Experimental studies have well illustrated that plant and microbe interactions play an important role in the absorption of nitrogen (N) under different environmental conditions. However, it remains to be seen what role plant–microbe interactions play in regulating plant N accumulation rates (NAR) over broad climatic and geographic scales. Here, a transect survey was conducted in alpine grassland on the Tibetan Plateau to measure aboveground net primary production and plant N concentration corresponding with phenology indexes, the NAR patterns were measured by “changepoint” analysis. Meanwhile, matrix correlation analysis and variation partitioning analysis were performed to explore the dynamic of NAR in response to environment factors. Finally, structural equation model was employed to express the path coefficients of environmental factors on NAR. A significantly (P＜0.05) lower NAR (8.9 mg/m²/day) in cold-dry climates than that in warm-wet climates (31.1 mg/m²/day) were detected. Our results further demonstrated a cooperative interaction between microbes and plants stimulated NAR in weakly resource-limited environments but a competitive effect of microbes on plants-constrained NAR in strongly resource-limited environments. The NAR was strongly governed by coupled water-heat availability and microbial biomass via their effects on plant diversity. Our findings highlighted that plant–microbe interactions offered an important framework to better understand the generalizable mechanisms of plant N accumulation in different environmental conditions. The knowledge of ecological N accumulation mechanisms obtained here not only emphasized the importance of incorporating plant phenology and dynamics of plant N into the ecological N cycle model but also promoted our understanding of resource utilization between plants and soil microbes under ongoing global climate change.

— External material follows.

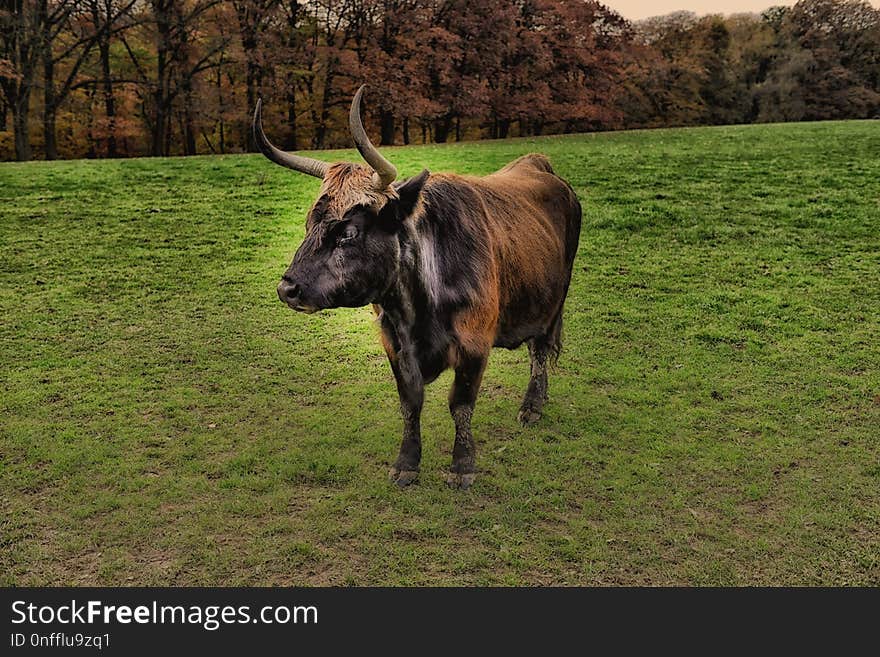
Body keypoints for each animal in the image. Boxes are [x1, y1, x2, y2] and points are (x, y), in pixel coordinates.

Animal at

实验研究已经很好地说明了植物和微生物之间的相互作用在不同环境条件下对氮（N）的吸收起着重要作用。然而，在广泛的气候和地理范围内，植物与微生物之间的相互作用在调节植物氮素积累率（NAR）中起什么作用还有待观察。在这里，在青藏高原的高寒草地上进行了横断面调查，以测量地上净初级生产力和与物候指标相对应的植物氮含量，通过“变化点”分析来测量NAR模式。同时，进行了矩阵相关分析和变异划分分析，以探索NAR响应环境因素的动态。最后，利用结构方程模型表达环境因子在NAR上的路径系数。P＜0.05），冷干气候下的NAR（8.9 mg / m ² / day）比温湿气候下的NAR （31.1 mg / m ^2）低/天）。我们的结果进一步表明，在资源有限的环境中，微生物与植物之间的协同相互作用会刺激NAR，但是在资源有限的环境中，微生物对植物限制的NAR具有竞争作用。NAR受水热可用性和微生物生物量对植物多样性的影响而受到强烈控制。我们的发现强调，植物与微生物的相互作用提供了一个重要的框架，可以更好地理解不同环境条件下植物氮素积累的普遍机制。